Nature presents us with a reality that is neither artificial nor arbitrary. The sun rises and falls according to celestial patterns we do not control. The time it takes to bake cookies is governed by the chemistry of sugar and fat. And light travels at a constant rate. The facts of nature are real and unalterable.
But we can play within the givenness of time. We can choose to get up in the dark and see the sun rise. Or we can sleep the day away and come to life as the stars appear. We are inventive animals who have an amazing capacity to play, innovate, and create.

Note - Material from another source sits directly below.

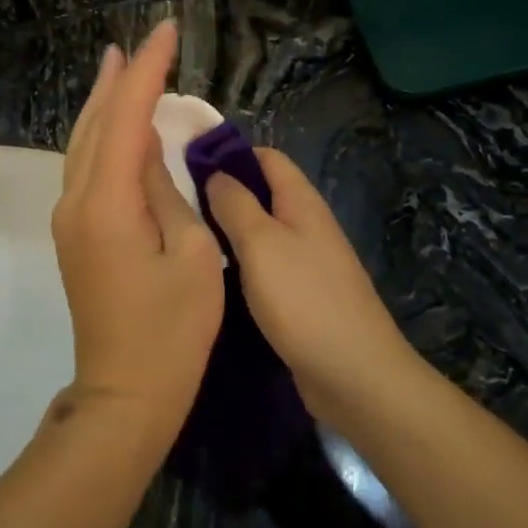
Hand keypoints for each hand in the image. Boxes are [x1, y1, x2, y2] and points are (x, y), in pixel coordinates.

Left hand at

If we can make daylight savings time permanent, maybe we could also change the work week. Why not four days on and three days off? And what is so special about the 8-hour workday? We could change that as well. And who says we need 12 oddly numbered months and 52 weeks of seven days? We could reconstruct the year with 36 weeks of 10 days each, plus a holiday of 5 days at the end of the year. If we are reconstructing things, let’s get imaginative.
Mortality and hope
Our inventiveness does not mean we can ignore the temporal processes of the physical universe. Our lives are subject to movements that are beyond our control. In the end, time is our master. Most importantly, our bodies age. We will witness a finite number of sunsets and solstices. And then we die.
Considerations of mortality divide religious and nonreligious people. Some religions hope for eternal life. This is another human invention, an imagined time beyond time. Atheists, of course, have a difficult time making sense of that idea.
Life seems to imply time. Outside of time—in eternity—what would there be? There would be no change or movement. But change and movement are essential to life, thought, and play. Eternal life is mysterious and paradoxical. It frankly seems kind of boring. In eternity would there be music, art, and creative play? Those human goods only seem to make sense in a world of time.
Of course, theists often claim that without hope for eternity, life is meaningless. But the opposite may be true. When we realize that we are free to play within the givenness of nature, a different source of meaning arrives. We make meaning within the limits of time and mortality.
Once we see that much of life is socially constructed, we can reconstruct it in ways that are empowering and enlightening. We can make daylight savings time permanent. We can also turn time into music, or into money. The choice is ours. As we reset our clocks, we can also reset our lives.